Volume 2, Issue 5 (May 2005)
Progress in the Characterization of the Cutting Resistance of Protective Materials
A sliding sharp edge that penetrates a material is one of the most dangerous cases of cutting because it requires the smallest applied normal load. This study aims to analyze the cutting mechanics and mechanism of protective rubber materials in the presence of friction and the effect of the material's mechanical behavior and the blade's sliding velocity on the material's cut resistance. The International Standard ISO 13997 cut test method, which consists of measuring the distance that a straight blade slides horizontally to cut through a material under a constant applied normal force, was used to investigate the cutting phenomena.
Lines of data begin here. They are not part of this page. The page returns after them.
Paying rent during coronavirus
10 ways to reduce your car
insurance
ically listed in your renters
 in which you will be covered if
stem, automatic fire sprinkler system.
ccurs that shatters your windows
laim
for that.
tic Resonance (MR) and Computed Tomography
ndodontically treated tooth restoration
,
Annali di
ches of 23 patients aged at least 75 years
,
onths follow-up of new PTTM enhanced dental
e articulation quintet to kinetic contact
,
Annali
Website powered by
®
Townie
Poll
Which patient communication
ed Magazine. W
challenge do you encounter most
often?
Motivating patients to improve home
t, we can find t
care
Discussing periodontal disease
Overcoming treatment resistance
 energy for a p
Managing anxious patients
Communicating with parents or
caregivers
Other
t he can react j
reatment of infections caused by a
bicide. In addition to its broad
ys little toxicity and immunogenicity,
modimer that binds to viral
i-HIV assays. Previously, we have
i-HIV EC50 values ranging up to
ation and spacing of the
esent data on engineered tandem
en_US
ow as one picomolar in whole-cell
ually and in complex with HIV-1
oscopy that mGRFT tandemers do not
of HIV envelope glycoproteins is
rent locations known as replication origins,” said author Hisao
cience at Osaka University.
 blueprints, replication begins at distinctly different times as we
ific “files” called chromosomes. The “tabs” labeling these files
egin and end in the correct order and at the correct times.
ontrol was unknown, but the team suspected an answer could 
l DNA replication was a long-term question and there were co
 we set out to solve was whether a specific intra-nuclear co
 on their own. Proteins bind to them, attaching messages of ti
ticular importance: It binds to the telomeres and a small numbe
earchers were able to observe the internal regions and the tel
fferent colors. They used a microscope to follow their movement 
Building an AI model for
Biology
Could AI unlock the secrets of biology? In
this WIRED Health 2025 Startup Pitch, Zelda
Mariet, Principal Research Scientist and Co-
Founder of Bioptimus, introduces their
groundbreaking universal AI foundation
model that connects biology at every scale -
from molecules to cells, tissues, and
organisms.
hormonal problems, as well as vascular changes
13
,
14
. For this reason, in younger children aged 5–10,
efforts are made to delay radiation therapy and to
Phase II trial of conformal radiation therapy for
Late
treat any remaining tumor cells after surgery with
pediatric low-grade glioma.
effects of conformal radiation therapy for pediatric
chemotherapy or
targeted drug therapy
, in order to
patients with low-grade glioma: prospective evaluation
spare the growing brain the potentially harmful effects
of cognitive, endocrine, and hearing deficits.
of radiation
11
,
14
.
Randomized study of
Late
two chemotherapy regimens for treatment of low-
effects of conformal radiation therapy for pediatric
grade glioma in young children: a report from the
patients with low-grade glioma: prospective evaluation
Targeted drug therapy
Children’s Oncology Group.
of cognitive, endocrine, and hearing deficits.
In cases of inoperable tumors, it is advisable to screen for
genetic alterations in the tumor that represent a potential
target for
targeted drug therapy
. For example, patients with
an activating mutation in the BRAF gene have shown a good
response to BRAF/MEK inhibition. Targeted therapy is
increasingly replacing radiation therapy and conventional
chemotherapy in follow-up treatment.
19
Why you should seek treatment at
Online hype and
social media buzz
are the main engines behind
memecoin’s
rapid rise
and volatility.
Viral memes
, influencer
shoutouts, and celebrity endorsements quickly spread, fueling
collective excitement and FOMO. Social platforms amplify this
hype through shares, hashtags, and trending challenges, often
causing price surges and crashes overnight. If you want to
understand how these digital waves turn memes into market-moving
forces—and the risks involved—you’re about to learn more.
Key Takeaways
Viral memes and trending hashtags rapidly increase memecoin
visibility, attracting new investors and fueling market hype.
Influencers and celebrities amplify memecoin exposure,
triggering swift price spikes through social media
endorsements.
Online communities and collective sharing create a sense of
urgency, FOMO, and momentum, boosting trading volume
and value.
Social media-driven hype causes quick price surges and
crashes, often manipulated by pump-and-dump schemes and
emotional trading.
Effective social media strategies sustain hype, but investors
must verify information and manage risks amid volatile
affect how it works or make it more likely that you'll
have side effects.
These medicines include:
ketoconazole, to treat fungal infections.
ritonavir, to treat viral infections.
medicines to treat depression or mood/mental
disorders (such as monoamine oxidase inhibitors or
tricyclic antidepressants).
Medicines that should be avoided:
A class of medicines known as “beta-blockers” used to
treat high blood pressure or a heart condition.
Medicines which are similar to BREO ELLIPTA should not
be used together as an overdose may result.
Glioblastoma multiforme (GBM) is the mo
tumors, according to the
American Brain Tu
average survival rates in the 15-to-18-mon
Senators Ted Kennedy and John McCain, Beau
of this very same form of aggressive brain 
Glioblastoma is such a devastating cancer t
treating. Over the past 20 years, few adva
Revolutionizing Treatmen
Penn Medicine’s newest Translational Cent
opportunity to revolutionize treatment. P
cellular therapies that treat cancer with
In practice, the cut resistance of a material is given by the contribution of the material's intrinsic strength and the frictional distribution between the material and the blade that slides and penetrates it. This study demonstrates that two types of friction are involved in material cutting: a macroscopic friction induced by the gripping of the material and by the applied normal load on the two sides of the blade; and a sliding friction associated with cut-through of the material that occurs along the face of the blade tip. For rubber materials, commonly used in protective gloves, the adhesion force due to the gripping of the material on the blade edge could be several times greater than the friction due to the applied normal force. Thus, the cutting energy required to break the molecular chains in rubber materials is much smaller than the energy dissipated by friction. For these materials, the elastic modulus, the structure of the material, as well as the sliding velocity, have a significant effect on the friction. Therefore, all of these properties can affect the cutting resistance results. A better understanding of the cutting mechanism in protective materials is a fundamental step in developing better performing protective materials.